In Ian GoodFellow's Deep Learning textbook, there is a description of using a Gaussian prior for the weight $w$ of a linear regression model.
$$p(w) = N(w; u_0, \Lambda_0) \propto exp(\frac{-1}{2}(w-u_0)^T \Lambda_0^{-1}(w-u_0))$$ Where $\mu_0$ and $\Lambda_0$ are the prior distribution mean vector and covariance matrix respectively.
The authors write (Chapter 5.6.0, page 134)
With the prior model thus specified, we can now proceed in determining the posterior distribution over the model parameters $$p(w|X,y) \propto p(y|X, w) p(w) $$ $$ \propto exp(\frac{-1}{2}(y-Xw)^T (y-Xw)) exp(\frac{-1}{2}(w-u_0)^T\Lambda_0^{-1}(w-u_0))$$ $$ \propto \frac{-1}{2}(-2y^TXw + w^TX^TXw + w^T \Lambda_0^{-1}w - 2u_0 \Lambda_{0}^{-1} w)) $$
** We now define $\Lambda_m = (X^TX+\Lambda_0^{-1})^{-1}$ and $\mu_m= \Lambda_m(X^Ty+ \Lambda_{0}^{-1}\mu_0)$. Using these new variables, we find that the posterior may be rewritten as a Gaussian distribution: $$p(w|X, y) \propto exp(\frac{-1}{2} (w-\mu_m)^T \Lambda_{m}^{-1} (w-\mu_m) + \frac{1}{2} \mu_m^T\Lambda_{m}^{-1} \mu_m)$$ $$ \propto exp(\frac{-1}{2} (w-\mu_m)^T \Lambda_m^{-1} (w-\mu_m))$$
Starting from (**), I'm a bit unsure how this second last equation is obtained.
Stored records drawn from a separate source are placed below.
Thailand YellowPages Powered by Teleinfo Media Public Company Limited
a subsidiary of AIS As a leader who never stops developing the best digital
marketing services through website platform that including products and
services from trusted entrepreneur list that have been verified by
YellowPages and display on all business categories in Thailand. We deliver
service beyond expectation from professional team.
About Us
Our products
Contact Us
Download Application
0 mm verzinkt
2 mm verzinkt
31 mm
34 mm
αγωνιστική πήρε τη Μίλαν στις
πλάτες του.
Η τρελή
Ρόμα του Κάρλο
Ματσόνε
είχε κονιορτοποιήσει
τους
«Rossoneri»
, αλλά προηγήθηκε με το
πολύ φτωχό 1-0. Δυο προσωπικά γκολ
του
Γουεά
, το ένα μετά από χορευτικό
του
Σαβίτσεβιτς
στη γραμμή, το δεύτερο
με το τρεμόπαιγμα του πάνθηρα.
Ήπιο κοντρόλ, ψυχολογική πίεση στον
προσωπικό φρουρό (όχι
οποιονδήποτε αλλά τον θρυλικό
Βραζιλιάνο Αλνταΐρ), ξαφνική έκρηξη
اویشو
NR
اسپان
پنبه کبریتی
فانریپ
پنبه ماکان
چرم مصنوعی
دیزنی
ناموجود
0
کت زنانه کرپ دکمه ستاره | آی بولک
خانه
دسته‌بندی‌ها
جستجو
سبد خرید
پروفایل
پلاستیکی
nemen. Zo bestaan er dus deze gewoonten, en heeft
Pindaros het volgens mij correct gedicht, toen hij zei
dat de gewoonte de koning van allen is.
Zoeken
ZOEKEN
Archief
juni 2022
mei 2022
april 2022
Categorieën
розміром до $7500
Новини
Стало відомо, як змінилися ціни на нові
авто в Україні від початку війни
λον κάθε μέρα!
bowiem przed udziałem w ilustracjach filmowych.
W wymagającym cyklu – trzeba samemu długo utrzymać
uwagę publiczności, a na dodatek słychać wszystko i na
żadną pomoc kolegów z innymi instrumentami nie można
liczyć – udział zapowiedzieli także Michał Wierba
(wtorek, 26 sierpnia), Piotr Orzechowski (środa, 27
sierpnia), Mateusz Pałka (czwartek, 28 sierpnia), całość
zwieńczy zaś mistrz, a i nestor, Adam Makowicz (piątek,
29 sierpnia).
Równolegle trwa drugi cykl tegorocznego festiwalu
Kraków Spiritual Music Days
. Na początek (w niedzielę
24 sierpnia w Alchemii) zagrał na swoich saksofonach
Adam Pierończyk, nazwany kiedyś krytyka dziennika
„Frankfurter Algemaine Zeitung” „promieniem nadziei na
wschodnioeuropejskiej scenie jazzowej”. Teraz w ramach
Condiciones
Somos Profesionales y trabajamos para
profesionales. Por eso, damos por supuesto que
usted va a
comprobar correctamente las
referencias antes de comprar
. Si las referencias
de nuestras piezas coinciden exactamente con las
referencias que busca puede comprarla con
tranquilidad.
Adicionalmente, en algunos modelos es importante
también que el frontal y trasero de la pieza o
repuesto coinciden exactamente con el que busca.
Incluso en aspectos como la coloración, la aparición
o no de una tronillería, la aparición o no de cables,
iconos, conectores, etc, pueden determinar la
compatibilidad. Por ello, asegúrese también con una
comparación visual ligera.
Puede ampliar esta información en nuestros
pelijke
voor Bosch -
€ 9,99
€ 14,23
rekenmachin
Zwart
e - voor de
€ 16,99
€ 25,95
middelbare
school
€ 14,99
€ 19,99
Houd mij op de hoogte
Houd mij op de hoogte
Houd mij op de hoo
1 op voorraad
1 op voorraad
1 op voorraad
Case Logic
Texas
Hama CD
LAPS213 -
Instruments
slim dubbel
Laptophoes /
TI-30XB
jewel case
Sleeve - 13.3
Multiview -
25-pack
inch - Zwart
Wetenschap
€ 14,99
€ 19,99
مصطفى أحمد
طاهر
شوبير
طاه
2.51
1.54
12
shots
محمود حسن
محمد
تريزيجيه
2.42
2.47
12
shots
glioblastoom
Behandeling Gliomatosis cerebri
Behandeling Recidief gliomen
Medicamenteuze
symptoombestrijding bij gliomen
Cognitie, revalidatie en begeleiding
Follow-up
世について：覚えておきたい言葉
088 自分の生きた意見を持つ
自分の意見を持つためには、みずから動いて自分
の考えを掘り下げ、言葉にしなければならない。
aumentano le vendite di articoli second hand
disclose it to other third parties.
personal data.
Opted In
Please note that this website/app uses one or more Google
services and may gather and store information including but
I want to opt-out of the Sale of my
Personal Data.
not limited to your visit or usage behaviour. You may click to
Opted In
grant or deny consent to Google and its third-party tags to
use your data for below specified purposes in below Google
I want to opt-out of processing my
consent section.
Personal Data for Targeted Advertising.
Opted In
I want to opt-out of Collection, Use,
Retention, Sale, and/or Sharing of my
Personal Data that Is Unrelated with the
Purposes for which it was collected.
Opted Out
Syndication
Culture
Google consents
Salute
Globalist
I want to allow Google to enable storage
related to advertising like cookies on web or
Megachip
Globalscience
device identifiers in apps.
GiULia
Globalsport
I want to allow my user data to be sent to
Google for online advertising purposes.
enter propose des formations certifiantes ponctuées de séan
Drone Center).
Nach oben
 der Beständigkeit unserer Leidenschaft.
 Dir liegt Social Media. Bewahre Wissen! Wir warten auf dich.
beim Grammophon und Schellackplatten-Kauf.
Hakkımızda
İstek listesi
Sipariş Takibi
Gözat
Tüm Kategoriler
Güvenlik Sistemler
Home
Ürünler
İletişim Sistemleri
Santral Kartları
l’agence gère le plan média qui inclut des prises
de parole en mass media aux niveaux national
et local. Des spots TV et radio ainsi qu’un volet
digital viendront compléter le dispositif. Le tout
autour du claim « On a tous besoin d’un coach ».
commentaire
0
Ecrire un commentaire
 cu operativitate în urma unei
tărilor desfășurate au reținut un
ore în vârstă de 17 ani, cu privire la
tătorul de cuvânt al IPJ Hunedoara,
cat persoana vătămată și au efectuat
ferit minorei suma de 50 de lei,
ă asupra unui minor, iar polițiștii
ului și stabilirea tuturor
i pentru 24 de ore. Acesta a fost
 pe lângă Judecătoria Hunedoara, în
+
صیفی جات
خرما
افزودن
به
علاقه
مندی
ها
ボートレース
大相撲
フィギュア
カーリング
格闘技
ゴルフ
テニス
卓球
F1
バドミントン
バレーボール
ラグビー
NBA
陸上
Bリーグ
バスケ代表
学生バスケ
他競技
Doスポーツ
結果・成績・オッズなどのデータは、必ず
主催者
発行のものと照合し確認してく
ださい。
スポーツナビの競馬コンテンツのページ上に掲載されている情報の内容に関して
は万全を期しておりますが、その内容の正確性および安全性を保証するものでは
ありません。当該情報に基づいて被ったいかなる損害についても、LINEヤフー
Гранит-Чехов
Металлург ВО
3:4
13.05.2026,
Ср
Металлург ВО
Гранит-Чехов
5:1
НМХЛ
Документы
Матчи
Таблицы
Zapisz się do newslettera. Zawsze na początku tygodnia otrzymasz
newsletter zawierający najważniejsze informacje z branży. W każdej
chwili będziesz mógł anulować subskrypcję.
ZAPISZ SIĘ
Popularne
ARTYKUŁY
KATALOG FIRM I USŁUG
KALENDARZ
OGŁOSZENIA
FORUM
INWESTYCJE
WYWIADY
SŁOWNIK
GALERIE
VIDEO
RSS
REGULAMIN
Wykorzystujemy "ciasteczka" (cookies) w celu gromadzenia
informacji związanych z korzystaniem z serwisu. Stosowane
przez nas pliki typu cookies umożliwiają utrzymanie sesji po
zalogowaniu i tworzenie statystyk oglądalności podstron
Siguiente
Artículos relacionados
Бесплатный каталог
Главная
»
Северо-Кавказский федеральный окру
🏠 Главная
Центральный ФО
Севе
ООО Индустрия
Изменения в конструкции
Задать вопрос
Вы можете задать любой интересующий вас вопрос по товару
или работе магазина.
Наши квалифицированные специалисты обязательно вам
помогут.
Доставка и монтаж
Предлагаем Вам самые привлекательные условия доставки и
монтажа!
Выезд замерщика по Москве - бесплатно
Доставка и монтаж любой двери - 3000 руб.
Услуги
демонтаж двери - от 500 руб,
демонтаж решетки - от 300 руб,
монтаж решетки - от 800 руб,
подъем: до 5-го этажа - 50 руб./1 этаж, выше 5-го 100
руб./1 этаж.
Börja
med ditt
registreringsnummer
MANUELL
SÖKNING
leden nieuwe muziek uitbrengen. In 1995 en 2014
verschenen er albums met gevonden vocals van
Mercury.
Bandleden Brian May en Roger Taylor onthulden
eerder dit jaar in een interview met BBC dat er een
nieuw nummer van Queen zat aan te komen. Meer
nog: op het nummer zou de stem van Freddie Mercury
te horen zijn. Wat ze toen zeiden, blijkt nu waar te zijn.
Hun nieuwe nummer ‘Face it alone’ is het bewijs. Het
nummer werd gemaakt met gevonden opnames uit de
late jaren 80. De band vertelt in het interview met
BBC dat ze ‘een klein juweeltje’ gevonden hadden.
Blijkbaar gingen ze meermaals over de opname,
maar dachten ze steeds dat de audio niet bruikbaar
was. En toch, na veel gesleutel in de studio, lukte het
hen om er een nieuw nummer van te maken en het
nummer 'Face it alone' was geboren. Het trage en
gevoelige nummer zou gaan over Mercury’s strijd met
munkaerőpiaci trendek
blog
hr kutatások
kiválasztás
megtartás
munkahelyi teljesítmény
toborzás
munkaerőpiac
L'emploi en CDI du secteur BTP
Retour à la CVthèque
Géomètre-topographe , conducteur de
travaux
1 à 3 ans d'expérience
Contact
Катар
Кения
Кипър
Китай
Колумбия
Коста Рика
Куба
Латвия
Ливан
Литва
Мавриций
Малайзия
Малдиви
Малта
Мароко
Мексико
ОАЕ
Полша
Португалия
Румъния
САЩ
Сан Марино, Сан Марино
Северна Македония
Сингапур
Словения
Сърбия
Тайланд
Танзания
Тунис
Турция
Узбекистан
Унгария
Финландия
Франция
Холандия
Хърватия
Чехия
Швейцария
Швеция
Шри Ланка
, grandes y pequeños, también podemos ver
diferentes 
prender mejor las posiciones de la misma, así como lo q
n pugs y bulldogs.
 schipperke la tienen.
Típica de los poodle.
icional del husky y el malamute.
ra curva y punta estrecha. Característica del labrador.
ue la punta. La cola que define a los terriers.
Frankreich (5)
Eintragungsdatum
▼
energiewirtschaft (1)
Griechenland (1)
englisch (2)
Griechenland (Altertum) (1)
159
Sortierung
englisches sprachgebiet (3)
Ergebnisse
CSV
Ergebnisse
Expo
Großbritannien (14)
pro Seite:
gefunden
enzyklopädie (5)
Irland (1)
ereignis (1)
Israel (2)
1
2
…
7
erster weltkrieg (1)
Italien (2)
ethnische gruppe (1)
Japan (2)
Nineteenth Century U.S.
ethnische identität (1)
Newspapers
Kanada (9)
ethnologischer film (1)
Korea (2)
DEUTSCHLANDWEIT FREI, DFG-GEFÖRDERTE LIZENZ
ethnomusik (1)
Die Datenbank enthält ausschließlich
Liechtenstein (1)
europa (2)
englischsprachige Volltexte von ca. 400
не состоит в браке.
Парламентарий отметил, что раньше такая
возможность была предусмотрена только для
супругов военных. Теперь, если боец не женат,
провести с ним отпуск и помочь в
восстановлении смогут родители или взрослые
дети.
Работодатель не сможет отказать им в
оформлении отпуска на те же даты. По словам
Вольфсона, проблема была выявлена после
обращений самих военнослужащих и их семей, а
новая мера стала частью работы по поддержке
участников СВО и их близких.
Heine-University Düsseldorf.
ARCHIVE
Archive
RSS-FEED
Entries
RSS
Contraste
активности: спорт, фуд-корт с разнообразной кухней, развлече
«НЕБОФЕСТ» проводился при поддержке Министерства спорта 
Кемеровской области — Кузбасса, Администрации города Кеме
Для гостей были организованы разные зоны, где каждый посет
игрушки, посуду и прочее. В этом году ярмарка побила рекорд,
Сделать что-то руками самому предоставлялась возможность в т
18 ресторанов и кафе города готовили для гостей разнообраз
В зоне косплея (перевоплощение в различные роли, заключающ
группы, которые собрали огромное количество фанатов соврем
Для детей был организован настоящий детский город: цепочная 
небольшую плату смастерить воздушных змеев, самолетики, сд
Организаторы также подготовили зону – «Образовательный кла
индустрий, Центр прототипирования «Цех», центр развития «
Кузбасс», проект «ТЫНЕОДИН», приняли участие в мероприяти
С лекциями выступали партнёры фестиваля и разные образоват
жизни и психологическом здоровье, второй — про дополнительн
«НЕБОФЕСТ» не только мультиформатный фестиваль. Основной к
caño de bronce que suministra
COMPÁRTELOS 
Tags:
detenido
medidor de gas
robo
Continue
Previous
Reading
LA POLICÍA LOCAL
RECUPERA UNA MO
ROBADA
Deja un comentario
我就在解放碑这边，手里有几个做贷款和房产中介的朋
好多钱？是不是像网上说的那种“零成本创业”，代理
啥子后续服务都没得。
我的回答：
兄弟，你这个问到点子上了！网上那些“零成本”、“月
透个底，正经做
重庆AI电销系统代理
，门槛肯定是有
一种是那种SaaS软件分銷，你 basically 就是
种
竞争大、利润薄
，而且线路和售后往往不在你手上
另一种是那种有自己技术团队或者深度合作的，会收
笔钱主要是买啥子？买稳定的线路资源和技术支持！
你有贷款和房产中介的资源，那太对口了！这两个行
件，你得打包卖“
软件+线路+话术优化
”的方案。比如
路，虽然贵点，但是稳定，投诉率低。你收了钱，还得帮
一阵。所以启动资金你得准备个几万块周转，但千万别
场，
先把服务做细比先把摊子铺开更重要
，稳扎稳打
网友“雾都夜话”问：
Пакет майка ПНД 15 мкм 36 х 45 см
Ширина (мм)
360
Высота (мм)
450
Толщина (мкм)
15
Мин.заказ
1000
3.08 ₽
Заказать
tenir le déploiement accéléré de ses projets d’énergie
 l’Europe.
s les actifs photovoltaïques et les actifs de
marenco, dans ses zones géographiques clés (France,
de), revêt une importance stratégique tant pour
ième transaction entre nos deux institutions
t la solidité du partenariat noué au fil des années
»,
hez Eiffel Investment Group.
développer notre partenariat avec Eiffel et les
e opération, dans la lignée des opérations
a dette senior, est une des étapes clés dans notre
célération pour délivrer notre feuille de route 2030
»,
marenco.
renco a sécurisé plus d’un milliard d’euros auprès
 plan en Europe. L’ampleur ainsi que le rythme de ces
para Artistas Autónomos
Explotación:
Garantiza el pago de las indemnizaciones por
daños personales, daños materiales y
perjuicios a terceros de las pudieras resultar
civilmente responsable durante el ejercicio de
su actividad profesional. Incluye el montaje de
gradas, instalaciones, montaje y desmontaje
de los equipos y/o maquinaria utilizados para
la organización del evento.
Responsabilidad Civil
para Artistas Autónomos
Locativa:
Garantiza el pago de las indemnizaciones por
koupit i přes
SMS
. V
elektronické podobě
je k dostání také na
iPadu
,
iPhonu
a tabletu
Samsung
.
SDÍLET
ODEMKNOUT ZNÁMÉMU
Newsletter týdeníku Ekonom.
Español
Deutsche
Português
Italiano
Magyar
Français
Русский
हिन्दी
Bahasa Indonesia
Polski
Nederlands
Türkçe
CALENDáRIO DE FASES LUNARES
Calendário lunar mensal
The covariance prior is assumed diagonal.
Expanding the exponentiated term I get $$w^T \Lambda_m^{-1}w - w^T \Lambda_{m}^{-1} \mu_m - \mu_{m}^T \Lambda_{m}^{-1} w + u_m^T \Lambda_{m}^{-1} \mu_m + \frac{1}{2} \mu_m^T \Lambda_{m}^{-1} \mu_m$$
Further expanding, sorry for the ugliness, I just don't see a cleaner way of trying to see these results.
$$w^T \Lambda_m^{-1}w - w^T \Lambda_{m}^{-1} \Lambda_m(X^Ty+ \Lambda_{0}^{-1}\mu_0) - (\Lambda_m(X^Ty+ \Lambda_{0}^{-1}\mu_0))^T \Lambda_{m}^{-1} w $$ $$+ (\Lambda_m(X^Ty+ \Lambda_{0}^{-1}\mu_0))^T \Lambda_{m}^{-1} (\Lambda_m(X^Ty+ \Lambda_{0}^{-1}\mu_0) $$ $$ + \frac{1}{2} (\Lambda_m(X^Ty+ \Lambda_{0}^{-1}\mu_0))^T \Lambda_{m}^{-1} (\Lambda_m(X^Ty+ \Lambda_{0}^{-1}\mu_0))$$
From here I'm not sure how to simplify. Any help appreciated.